For starters, it was much brighter than assumptions and the dreary entrance hallway would lead one to believe.
Instead of a doom and gloom realm of mist and shadows, they’d paused on a cliffside at least two hundred feet up, with a clear view across sprawling fields of crops dotted with small clusters of buildings.
A pale winter sun beamed down over the land, giving everything a cool glow, and Michael could tell the brisk wind that tugged at them at this elevation would be a gentle breeze closer to the ground.
It was a peaceful setting, and even the massive palace in the distance was more colorful and livelier than he had expected.
A sprawling estate of cream-colored stone was enclosed by a low wall of dark shale, and the spires and rooftops were crowned with umber shingles.
Burgundy wood framed the windows and doors, and even from this distance Michael’s sharp eyesight could pick out several balconies, what looked like an observatory, and a wide courtyard garden.
It was downright pastoral, and he felt a bit hypocritical for his initial surprise.
This was exactly the kind of setting Luce thrived in, this relaxed and homey elegance.
Yet some part of him had pushed aside the things he knew to make room for biased expectation. It made sense on some level that his banishment would change Lucifer, but he should’ve known better than to think it would be extreme. A new layer of shame settled onto the familiar pile.

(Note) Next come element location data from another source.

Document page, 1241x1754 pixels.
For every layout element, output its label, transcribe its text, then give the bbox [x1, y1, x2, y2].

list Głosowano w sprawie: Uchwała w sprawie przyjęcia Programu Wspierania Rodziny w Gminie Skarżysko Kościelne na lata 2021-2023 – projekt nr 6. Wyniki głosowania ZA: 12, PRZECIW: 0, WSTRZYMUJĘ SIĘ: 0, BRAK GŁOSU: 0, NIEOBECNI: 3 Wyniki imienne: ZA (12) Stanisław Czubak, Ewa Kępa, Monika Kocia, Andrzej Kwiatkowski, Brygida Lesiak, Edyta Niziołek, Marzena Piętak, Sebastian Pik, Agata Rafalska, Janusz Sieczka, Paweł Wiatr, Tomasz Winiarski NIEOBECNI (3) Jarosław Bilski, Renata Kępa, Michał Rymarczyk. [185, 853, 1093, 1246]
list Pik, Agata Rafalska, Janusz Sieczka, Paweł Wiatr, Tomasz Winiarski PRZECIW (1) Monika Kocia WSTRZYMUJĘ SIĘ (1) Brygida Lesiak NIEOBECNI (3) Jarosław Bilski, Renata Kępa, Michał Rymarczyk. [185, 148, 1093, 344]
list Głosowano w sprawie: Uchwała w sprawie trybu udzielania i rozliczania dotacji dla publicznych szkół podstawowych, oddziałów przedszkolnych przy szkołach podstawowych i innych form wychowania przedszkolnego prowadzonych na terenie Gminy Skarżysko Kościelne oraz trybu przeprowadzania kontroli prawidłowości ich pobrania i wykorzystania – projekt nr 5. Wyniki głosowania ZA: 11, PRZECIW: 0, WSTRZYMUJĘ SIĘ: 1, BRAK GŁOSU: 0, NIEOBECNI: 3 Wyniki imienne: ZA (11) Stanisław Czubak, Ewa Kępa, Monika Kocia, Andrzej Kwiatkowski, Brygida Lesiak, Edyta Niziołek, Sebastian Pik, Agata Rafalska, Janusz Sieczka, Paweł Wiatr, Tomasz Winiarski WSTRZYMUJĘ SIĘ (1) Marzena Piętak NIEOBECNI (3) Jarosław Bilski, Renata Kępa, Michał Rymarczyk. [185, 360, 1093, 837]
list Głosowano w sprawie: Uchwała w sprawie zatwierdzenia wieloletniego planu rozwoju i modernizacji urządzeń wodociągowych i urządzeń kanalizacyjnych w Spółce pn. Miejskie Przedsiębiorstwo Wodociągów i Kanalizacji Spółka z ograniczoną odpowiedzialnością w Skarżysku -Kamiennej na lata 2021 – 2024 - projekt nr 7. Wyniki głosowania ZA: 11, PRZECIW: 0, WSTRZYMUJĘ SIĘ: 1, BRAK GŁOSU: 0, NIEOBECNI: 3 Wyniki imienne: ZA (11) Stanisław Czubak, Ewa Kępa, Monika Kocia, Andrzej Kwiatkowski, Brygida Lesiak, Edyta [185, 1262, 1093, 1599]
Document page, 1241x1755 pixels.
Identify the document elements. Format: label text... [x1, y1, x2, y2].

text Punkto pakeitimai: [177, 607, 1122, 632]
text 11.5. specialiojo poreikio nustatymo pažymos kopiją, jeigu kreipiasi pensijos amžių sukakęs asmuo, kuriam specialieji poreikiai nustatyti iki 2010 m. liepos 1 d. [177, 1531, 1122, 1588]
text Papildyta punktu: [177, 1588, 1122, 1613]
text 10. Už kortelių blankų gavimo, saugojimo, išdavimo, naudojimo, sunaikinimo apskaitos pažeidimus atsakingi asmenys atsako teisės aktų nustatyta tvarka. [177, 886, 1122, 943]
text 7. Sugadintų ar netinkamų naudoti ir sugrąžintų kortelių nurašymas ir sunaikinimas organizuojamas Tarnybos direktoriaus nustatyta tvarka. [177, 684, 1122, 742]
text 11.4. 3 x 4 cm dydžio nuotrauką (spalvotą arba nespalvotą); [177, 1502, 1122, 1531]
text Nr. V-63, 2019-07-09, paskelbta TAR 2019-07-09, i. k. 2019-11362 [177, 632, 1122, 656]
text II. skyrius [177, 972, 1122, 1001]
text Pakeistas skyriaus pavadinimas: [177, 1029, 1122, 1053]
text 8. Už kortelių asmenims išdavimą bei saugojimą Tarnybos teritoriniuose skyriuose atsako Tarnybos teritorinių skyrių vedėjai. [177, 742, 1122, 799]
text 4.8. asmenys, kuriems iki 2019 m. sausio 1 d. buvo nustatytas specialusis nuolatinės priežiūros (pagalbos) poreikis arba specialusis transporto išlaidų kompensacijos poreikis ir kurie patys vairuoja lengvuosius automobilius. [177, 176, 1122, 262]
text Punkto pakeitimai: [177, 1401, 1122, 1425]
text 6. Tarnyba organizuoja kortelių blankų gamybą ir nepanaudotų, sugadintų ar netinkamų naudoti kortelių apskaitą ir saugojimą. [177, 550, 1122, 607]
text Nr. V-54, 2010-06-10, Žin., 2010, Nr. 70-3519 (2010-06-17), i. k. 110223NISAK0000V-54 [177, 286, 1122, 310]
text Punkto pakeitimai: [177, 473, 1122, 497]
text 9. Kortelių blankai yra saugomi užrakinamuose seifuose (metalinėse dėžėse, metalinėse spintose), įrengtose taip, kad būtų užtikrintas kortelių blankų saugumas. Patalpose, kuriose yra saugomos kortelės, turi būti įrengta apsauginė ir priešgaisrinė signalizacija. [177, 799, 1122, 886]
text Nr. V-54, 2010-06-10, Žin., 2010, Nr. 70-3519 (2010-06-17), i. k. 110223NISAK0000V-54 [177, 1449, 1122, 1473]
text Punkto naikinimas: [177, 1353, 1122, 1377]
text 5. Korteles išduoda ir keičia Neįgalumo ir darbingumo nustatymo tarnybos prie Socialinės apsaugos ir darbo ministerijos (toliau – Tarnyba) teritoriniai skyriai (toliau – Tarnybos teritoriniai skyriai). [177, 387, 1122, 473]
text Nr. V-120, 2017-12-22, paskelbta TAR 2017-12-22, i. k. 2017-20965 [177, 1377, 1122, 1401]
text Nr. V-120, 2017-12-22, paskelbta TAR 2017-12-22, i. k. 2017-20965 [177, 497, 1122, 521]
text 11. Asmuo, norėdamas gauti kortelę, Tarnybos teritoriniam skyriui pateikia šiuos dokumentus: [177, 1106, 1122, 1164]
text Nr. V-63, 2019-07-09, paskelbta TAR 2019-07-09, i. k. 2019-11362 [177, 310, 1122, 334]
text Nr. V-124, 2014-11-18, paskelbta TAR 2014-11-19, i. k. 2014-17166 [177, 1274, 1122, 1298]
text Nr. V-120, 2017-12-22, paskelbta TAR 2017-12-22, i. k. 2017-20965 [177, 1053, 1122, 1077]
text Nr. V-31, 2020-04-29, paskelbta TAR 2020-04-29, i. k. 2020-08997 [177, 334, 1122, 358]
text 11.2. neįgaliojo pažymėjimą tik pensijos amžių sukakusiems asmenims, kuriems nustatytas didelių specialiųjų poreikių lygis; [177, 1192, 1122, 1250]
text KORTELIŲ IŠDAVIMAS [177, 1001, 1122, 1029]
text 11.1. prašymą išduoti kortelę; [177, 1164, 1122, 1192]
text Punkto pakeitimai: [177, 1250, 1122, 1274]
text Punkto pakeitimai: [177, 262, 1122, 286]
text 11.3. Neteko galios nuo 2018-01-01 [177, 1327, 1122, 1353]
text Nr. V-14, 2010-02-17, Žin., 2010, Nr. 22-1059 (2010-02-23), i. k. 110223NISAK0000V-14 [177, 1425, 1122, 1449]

“Yes, it’s lovely,” Zaj interrupted his musing, flapping around to hover in front of him. “But we have places to be and an arm to repair, so maybe save the sightseeing for your next visit? We have a wonderful tour on Thursdays.”
“You... do?”
“I don’t have time to educate you on how sorely lacking Heaven must be compared to Hell. Just follow me, and try not to slip under the guardrail, alright? One injured angel is bad enough; we don’t need it happening on our turf the second time.”
Michael glanced to the side and noticed the roughly carved stone steps winding along the face of the cliff, with only a thin metal railing between them and a drop hundreds of feet. Uriel followed his gaze and groaned.
“What a time not to have the wings…”
Michael nodded. They had expected to be in the mortal realm much longer than they had been. The glamour that kept their wings tucked away wouldn’t wear off for at least another few hours.